Nous revenions de la promenade, R… et moi, au clair de la lune, qui argentait faiblement les sentiers dans la campagne assombrie. C’était une soirée d’automne tiède et doucement voilée ; nous remarquions la sonorité de l’air dans cette saison et je ne sais quoi de mystérieux qui règne alors dans la nature. On dirait qu’à l’approche du lourd sommeil de l’hiver chaque être et chaque chose s’arrangent furtivement pour jouir d’un reste de vie et d’animation avant l’engourdissement, fatal de la gelée, comme s’ils voulaient tromper la marche du temps, comme s’ils craignaient d’être surpris et interrompus dans les derniers ébats de leur fête. Les oiseaux font entendre des cris étouffés au lieu des joyeuses fanfares de l’été. L’insecte des sillons laisse échapper parfois une exclamation indiscrète ; mais tout aussitôt il s’interrompt, et va rapidement porter son chant ou sa plainte à un autre point de rappel. Les plantes se hâtent d’exhaler un dernier parfum, d’autant plus suave qu’il est plus subtil et comme contenu. Les feuilles jaunissantes n’osent frémir au souffle de l’air, et les troupeaux paissent en silence.

(François le Champi, Avant-propos. — Calmann Lévy, éditeur.)
La vallée du Rhône

J’entrai dans la vallée du Rhône, que je dominais encore d’une hauteur vertigineuse, et qui s’ouvrait sous mes pieds comme un abîme de verdure traversé de mille serpents d’or et de pourpre.

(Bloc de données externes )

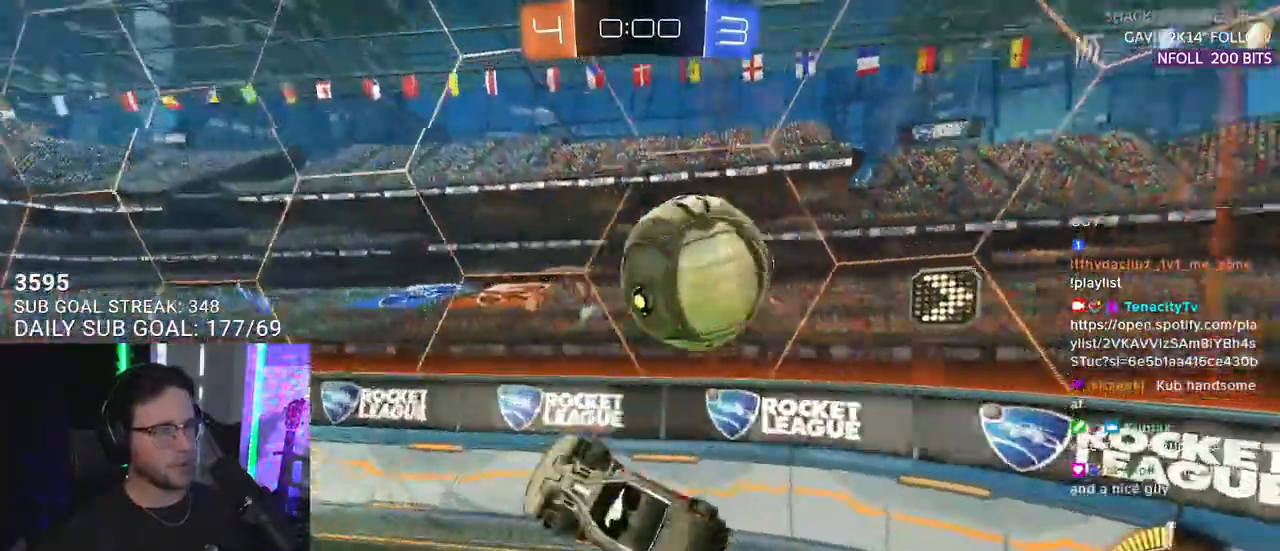
{"buttons": ["R2"], "left_stick": "left", "right_stick": "center", "events": [[67, "R1", "up"], [117, "left_stick", "down-left"], [150, "L3", "up"], [250, "left_stick", "left"], [317, "SQUARE", "down"], [450, "SQUARE", "up"]]}
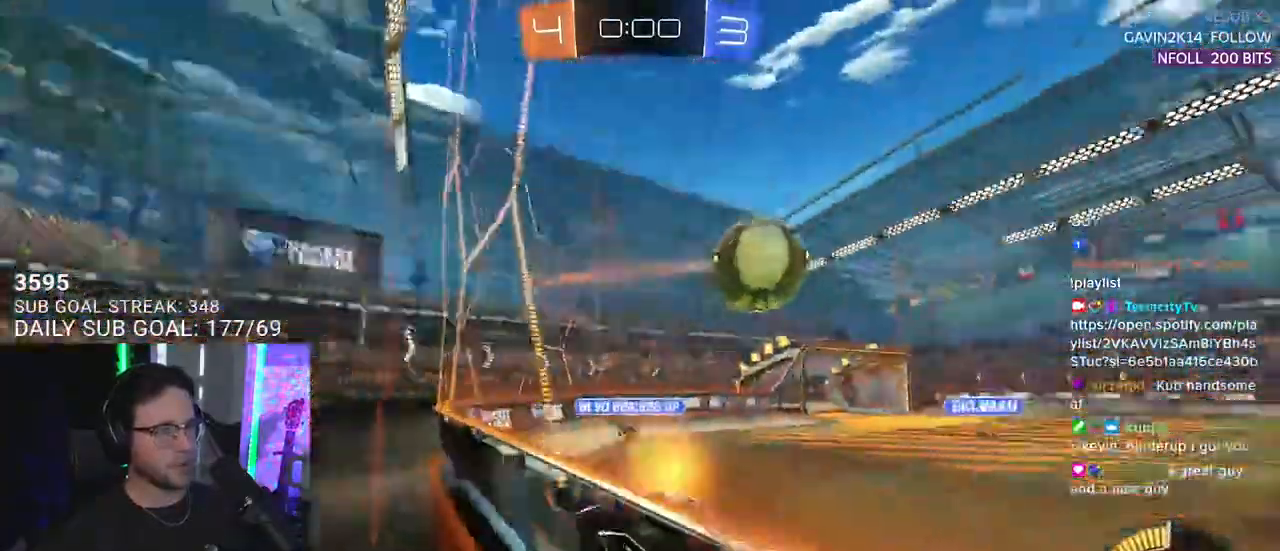
{"buttons": ["R1", "R2"], "left_stick": "left", "right_stick": "center", "events": [[117, "R1", "down"], [367, "SQUARE", "down"], [433, "SQUARE", "up"]]}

Le fleuve et les nombreux torrents qui se précipitent dans son lit s’embrasaient de la rougeur du matin. Une brume rosée qui s’évanouissait rapidement me faisait paraître encore plus lointaines les dentelures minces de l’horizon et les profondeurs magiques de l’amphithéâtre. À chaque pas je voyais surgir de ces profondeurs des crêtes abruptes couronnées de rochers pittoresques ou de verdure dorée par le soleil levant, et, entre ces cimes qui s’abaissaient graduellement, il y avait d’autres abîmes de prairies et de forêts. Chacun de ces recoins formait un magnifique paysage, quand le regard et la pensée s’y arrêtaient un instant ; mais, si l’on regardait à l’entour, au-delà et au dessous, le paysage sublime n’était plus qu’un petit accident perdu dans l’immensité du silence, un détail, un repoussoir, et pour ainsi dire une facette du diamant.

(Valvèdre, IV. — Calmann Lévy, éditeur.)
Les gardes-côtes971

Je pensais à l’existence de ces gardes-côtes, humble providence des navigateurs… Et j’allais, m’identifiant par la rêverie à cette rêverie continuelle de la sentinelle de mer, seule dans un endroit terrible, écoutant les arbres se briser autour d’elle dans les nuits sinistres, et cherchant à distinguer l’appel suprême de la voix humaine au milieu des sifflements de la bourrasque et des rugissements du flot. Je rêvais aussi aux délices des belles nuits d’été, aux harmonies de la brise marine, à la succession des spectacles enchanteurs que la lune prodigue aux montagnes désertes et aux noirs écueils plongés dans la vague phosphorescente. Être sans besoins, sans appréhensions sous ce toit de branches, sans souvenirs et sans projets, et posséder à soi tout seul, pendant des saisons entières, le tableau grandiose de la nature à tous les moments de sa vie mystérieuse, compter ses pulsations, respirer ses parfums sauvages, étudier ses moindres habitudes, connaître les moindres phases de tous ses modes d’existence et de manifestation depuis le sommeil du brin d’herbe jusqu’à la marche du nuage, et depuis le réveil bruyant de l’oiseau de proie jusqu’au muet travail de décomposition du rocher !

(Tamaris 972, II — Calmann Lévy, éditeur.)